The scales I use also have an inbuilt Body Fat analysis function. I don’t use that very often – maybe once a month or so (I can never remember how to do it without getting out the instructions).
I know body fat analysis with scales is not that accurate but I think it’s worth getting that functionality if you are going to buy scales anyway. It lets you do a regular check to see if it looks like you are losing lean body mass (muscle).
If you lose weight too fast (more than one or two pounds a week after the first week or two of initial rapid water weight loss) or you don’t keep active enough, you are probably reducing the proportion of lean tissue in your body.
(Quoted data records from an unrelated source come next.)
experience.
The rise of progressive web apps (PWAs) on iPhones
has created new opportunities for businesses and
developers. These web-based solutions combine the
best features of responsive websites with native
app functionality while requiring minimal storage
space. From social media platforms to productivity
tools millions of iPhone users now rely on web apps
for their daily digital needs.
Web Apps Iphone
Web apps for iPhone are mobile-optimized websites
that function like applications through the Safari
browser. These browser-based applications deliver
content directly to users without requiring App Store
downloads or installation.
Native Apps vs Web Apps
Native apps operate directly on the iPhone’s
You can tell this is the case on your scales if your weight is going down but your body fat percentage is not.
If you lose as much (or more) muscle than fat, you will pile the weight back on after you stop dieting. Muscle is active tissue which burns fat even at rest and you don’t want to lose ANY of it.
Keep up your lean body mass with exercises to tone and strengthen your muscles while you lose weight – at the very least keep as active as you can so that your body does not give up muscle tissue without a fight.
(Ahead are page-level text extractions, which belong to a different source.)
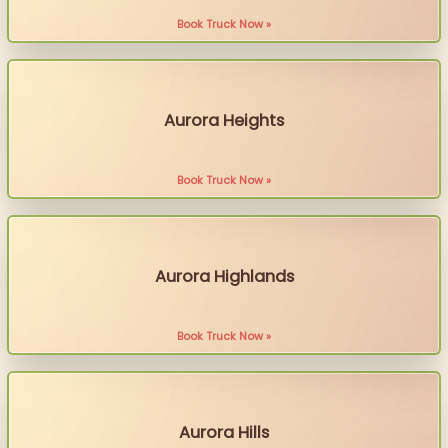
Book Truck Now »
Aurora Heights
Book Truck Now »
Aurora Highlands
Book Truck Now »
Aurora Hills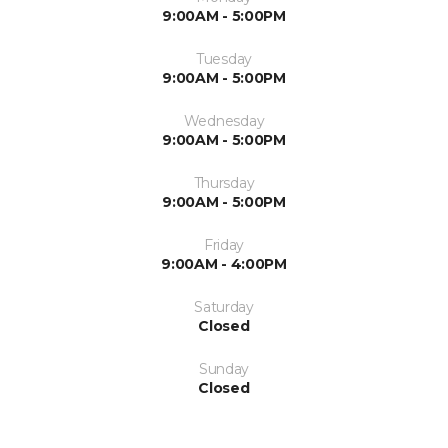
9:00AM - 5:00PM
Tuesday
9:00AM - 5:00PM
Wednesday
9:00AM - 5:00PM
Thursday
9:00AM - 5:00PM
Friday
9:00AM - 4:00PM
Saturday
Closed
Sunday
Closed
See the whole range of Tanita body fat analysis scales here.
Using Exercise to Lose Weight
You have to be pretty dedicated to lose weight through exercise alone.
I remember how astonished I was when I first worked out that at 3500 calories a pound you have to run more than a marathon to lose a single pound of fat!
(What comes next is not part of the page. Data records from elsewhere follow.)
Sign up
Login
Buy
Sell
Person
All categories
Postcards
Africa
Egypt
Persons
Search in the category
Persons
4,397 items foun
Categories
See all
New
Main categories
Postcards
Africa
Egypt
That’s why going to the gym and then rewarding yourself with a snack is counter-productive – you will probably eat more calories than you use up.
Yet, exercise is still good for weight loss for many reasons :-
- every calorie counts whether it’s 10 or 1000 – better to use them than not use them
- it helps build muscle and muscles burn calories even when you are at rest – your metabolism (the rate at which you burn calories) increases
- it improves your mood and general sense of well-being – so you are better able to avoid comfort eating
- it keeps you occupied and away from the fridge
- if you exercise enough, you can eat just a little more and still lose weight. This helps to prevent a sense of deprivation
- you will keep your muscles and skin in better condition as you lose weight and are less likely to lose muscle tissue and tone
The best way to lose weight is to combine exercise with healthy eating so that you exercise a bit more (say 250 calories worth of exercise a day) and eat a bit less than you need at your normal (non-exercise) level of activity (say 250 calories) – that way you’ll steadily lose about 1lb a week without too much hardship.
Fitness Success Tip 3 : Eat to Burn Fat
If you’re exercising hard you need fuel for your workout but as many of you are hoping to lose weight and burn fat as a result of all your hard work, what do you do then? It’s no good working out at the gym and then rewarding yourself with a double cheeseburger but don’t go to the other extreme either.
You see, to burn fat you do have to have a calorie deficit – you need to use more calories than you eat.
But the important thing is not to overdo it.
If you eat too few calories your body will go into starvation mode
- your metabolism will slow down
- you will lose muscle
- you will not have the energy to exercise effectively
- you will burn fat slower
You think you are doing the right thing by eating less than you need but you are just making things harder for yourself for no reason.
The best strategy is to eat a little less and exercise a little more if you want to burn fat.
And, if you’re counting calories, never have a deficit of more than 500 calories a day if you want to keep your metabolism buzzing.
Result : A steady fat loss of 1lb a week AND a fitter, leaner, slimmer, toned healthy body without starving yourself!